Liz, Yan et Issel (Incipit - Etape 3)
—Ne vous éloignez pas trop ! cria Liz en apercevant ses deux plus jeunes enfants à l’orée du bois.
—T’inquiète pas, répondit Issel, les mains en porte-voix. Je m’occupe de Yan ! On va au grand tuyau !
—N’y entrez pas ! Votre père vous le défend.
Issel fit la moue et Yan acquiesça.
Liz sourit. Malgré leur gémellité, Issel et Yan étaient aussi dissemblables que le jour et la nuit. Sa fille arborait les cheveux longs d’une sauvageonne et n’aimait rien tant que courir les bois à la recherche d’écureuils gris. Yan préférait l’abri de la soupente et sculptait pendant des heures des figurines qu’il oubliait ensuite sur son étagère. Quand Alia, leur sœur aînée, accompagnait Tom dans ses journées de chasse, Issel était capable de le harceler jusqu’à ce qu’il la suive dans ses interminables vagabondages.

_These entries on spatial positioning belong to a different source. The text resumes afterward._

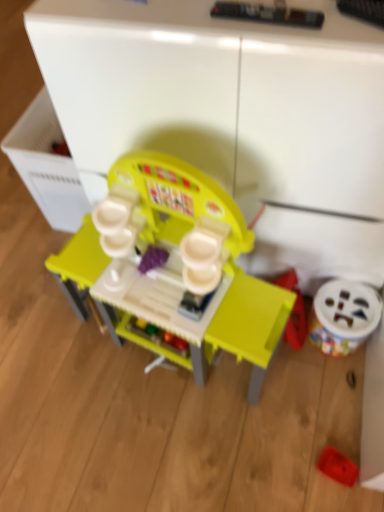
Question: Is matte plastic play kitchen at center, the first toy when ordered from left to right, taller than white plastic drawer at left?

Choices:
 (A) no
 (B) yes

Answer: (B)

Question: Is matte plastic play kitchen at center, positioned as the 3th toy in right-to-left order, shorter than white plastic drawer at left?

Choices:
 (A) no
 (B) yes

Answer: (A)

Question: Considering the relative positions of matte plastic play kitchen at center, the first toy when ordered from left to right, and white plastic drawer at left in the image provided, is matte plastic play kitchen at center, the first toy when ordered from left to right, to the right of white plastic drawer at left from the viewer's perspective?

Choices:
 (A) no
 (B) yes

Answer: (B)

Question: Would you say matte plastic play kitchen at center, the first toy when ordered from left to right, contains white plastic drawer at left?

Choices:
 (A) yes
 (B) no

Answer: (B)

Question: From the image's perspective, is matte plastic play kitchen at center, the first toy when ordered from left to right, on top of white plastic drawer at left?

Choices:
 (A) no
 (B) yes

Answer: (A)

Question: Does matte plastic play kitchen at center, positioned as the 3th toy in right-to-left order, lie behind white plastic drawer at left?

Choices:
 (A) yes
 (B) no

Answer: (B)

Question: Does white plastic toy at lower right, which appears as the first toy when viewed from the right, appear on the right side of white plastic drawer at left?

Choices:
 (A) yes
 (B) no

Answer: (A)

Question: From a real-world perspective, does white plastic toy at lower right, the third toy when ordered from left to right, stand above white plastic drawer at left?

Choices:
 (A) no
 (B) yes

Answer: (A)

Question: From a real-world perspective, does white plastic toy at lower right, which appears as the first toy when viewed from the right, sit lower than white plastic drawer at left?

Choices:
 (A) no
 (B) yes

Answer: (B)

Question: Does white plastic toy at lower right, which appears as the first toy when viewed from the right, have a greater width compared to white plastic drawer at left?

Choices:
 (A) yes
 (B) no

Answer: (B)

Question: Considering the relative sizes of white plastic toy at lower right, the third toy when ordered from left to right, and white plastic drawer at left in the image provided, is white plastic toy at lower right, the third toy when ordered from left to right, smaller than white plastic drawer at left?

Choices:
 (A) no
 (B) yes

Answer: (B)

Question: Considering the relative sizes of white plastic toy at lower right, which appears as the first toy when viewed from the right, and white plastic drawer at left in the image provided, is white plastic toy at lower right, which appears as the first toy when viewed from the right, thinner than white plastic drawer at left?

Choices:
 (A) yes
 (B) no

Answer: (A)

Question: Can you confirm if white plastic drawer at left is bigger than rubberized red tray at lower right, the second toy from the right?

Choices:
 (A) no
 (B) yes

Answer: (B)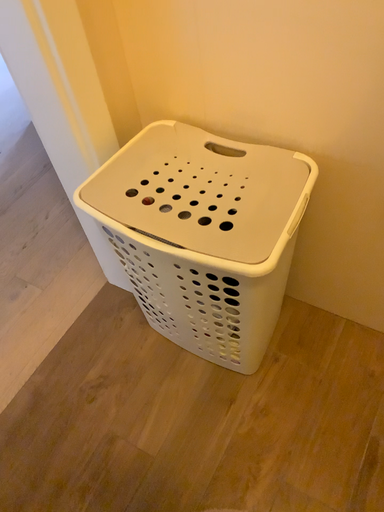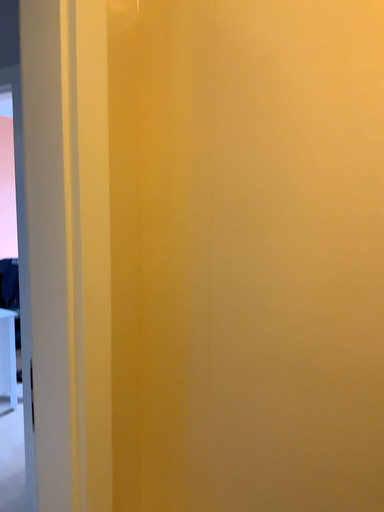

Liz ne ressentait pas de crainte. La vallée étroite et encaissée était éloignée des plaines où errent les nomades. Depuis que Tom avait abattu les chiens gris, ses enfants pouvaient vadrouiller sans risque. Il y avait bien le grand tuyau qui s’enfonçait sous la montagne tel le terrier d’un géant disparu, ou les murs effondrés des bâtiments d’Avant envahis de fougères, mais l’interdit paternel avait force de loi et Yan serait toujours présent pour tempérer les ardeurs de sa sœur.
Liz soupira. Tom lui manquait. Ses mains aux doigts longs et durs, sa barbe piquante qu’il rasait à chaque nouvelle lune, la chaleur de sa peau. Elle sortit le chapelet de sa poche et fit glisser une bille. Treize jours. Dans une semaine, Alia et lui rentreraient.
Le tunnel débouchait sur un méplat granitique descendant en pente douce sur le flanc de la montagne.
La magie des hommes d’Avant s’était exercée en ce lieu. Leur père avait expliqué que cette construction n'avait rien de surnaturel mais, pour Yan, c’était comme la bouche d’un monstre endormi qui se refermerait sur lui s’il osait en franchir le seuil.
—Allez, viens, insista Issel.
—Papa ne veut pas, il sera furieux si on entre là-dedans.
—Il saura pas, regarde, j’ai pris la lampe.
Issel extirpa du sac qu’elle portait en bandoulière la lampe cabossée de l’appentis et un flacon d’huile.
—Allez, fais pas ta poule mouillée. Juste un peu, pour voir l’intérieur. Imagine qu’on trouve du métal, ou un trésor ?
—Je suis pas une poule mouillée, tu m’énerves.
—Et bien montre-le. À chaque fois, tu as la trouille.
—Bon, d’accord, fit Yan, vexé. Mais on revient vite.
Issel déboucha le flacon et humidifia l’étoupe. Elle frotta le briquet d’amadou et enflamma l’huile.
—En avant !
Bientôt, les deux silhouettes et la lueur tremblotante disparurent au fond du tunnel.
Il y eut un cri, bref et suraigu, et une volée de chauve-souris sortit du tunnel en piaillant.